Interpreting Object-level Foundation Models via Visual Precision Search¶

Conference: CVPR 2025
arXiv: 2411.16198
Code: https://github.com/RuoyuChen10/VPS
Area: Object Detection
Keywords: Model Interpretability, Object Detection, Visual Precision Search, Submodular Function, Attribution Analysis

TL;DR¶

Addressing the interpretability of object-level foundation models like Grounding DINO and Florence-2, this paper proposes Visual Precision Search (VPS). By combining superpixel sparsification with greedy search guided by submodular functions, VPS accurately localizes critical decision subregions. It outperforms the state-of-the-art D-RISE method in fidelity metrics (Insertion) by 23.7%, 20.1%, and 31.6% on MS COCO, RefCOCO, and LVIS, respectively.

Background & Motivation¶

Background: With the development of multimodal pre-training, object-level foundation models such as Grounding DINO and Florence-2 exhibit outstanding performance in visual grounding and object detection. However, these models have massive parameters and rich semantics, sharply decreasing their transparency and interpretability.
Limitations of Prior Work:
- Gradient-based methods (e.g., ODAM): Since visual and textual features are deeply fused in foundation models, gradient backpropagation is heavily influenced by both modalities, failing to accurately locate critical vision-level regions and resulting in diffuse attribution maps.

Written task A => List the keywords given in the paper summary above.
Written task B => In the listing below, convert the lines from the line with "Table of Contents" to the line with "art has shown" into a Markdown table with the columns Number and Record line. Give one row per line and skip any blank lines.

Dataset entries
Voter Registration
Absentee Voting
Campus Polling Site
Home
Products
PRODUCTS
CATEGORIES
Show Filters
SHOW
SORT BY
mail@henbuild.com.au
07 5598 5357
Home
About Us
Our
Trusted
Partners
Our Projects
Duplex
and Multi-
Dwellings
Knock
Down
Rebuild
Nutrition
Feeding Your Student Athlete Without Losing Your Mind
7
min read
...
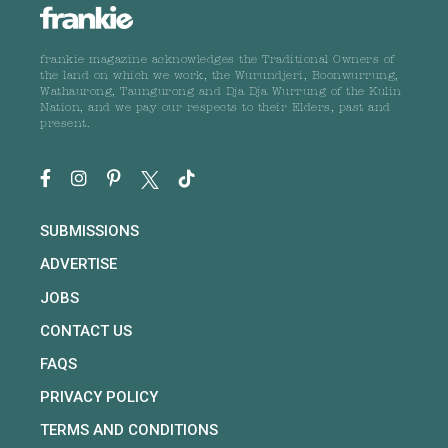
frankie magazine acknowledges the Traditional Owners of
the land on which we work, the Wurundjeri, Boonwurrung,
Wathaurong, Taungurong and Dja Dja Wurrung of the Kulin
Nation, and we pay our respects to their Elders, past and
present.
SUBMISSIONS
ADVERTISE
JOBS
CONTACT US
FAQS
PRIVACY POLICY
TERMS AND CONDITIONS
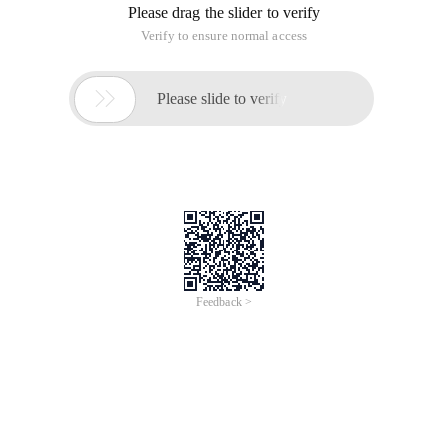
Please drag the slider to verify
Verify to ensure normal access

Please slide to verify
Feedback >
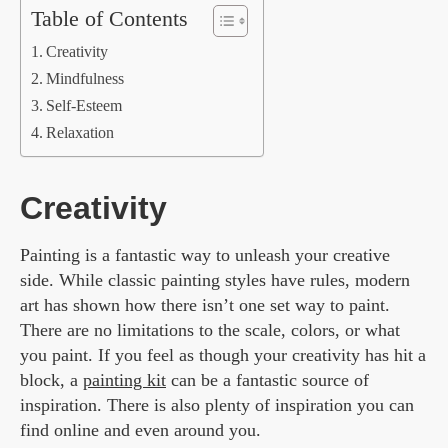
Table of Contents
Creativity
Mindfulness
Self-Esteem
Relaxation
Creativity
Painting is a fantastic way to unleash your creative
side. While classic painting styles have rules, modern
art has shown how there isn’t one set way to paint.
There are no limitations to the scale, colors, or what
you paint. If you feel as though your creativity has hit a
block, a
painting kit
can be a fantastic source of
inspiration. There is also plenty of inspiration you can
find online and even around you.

Answer A =>
- Model Interpretability
- Object Detection
- Visual Precision Search
- Submodular Function
- Attribution Analysis

Answer B =>
| Number | Record line |
|---|---|
| 1 | Table of Contents |
| 2 | Creativity |
| 3 | Mindfulness |
| 4 | Self-Esteem |
| 5 | Relaxation |
| 6 | Creativity |
| 7 | Painting is a fantastic way to unleash your creative |
| 8 | side. While classic painting styles have rules, modern |
| 9 | art has shown how there isn’t one set way to paint. |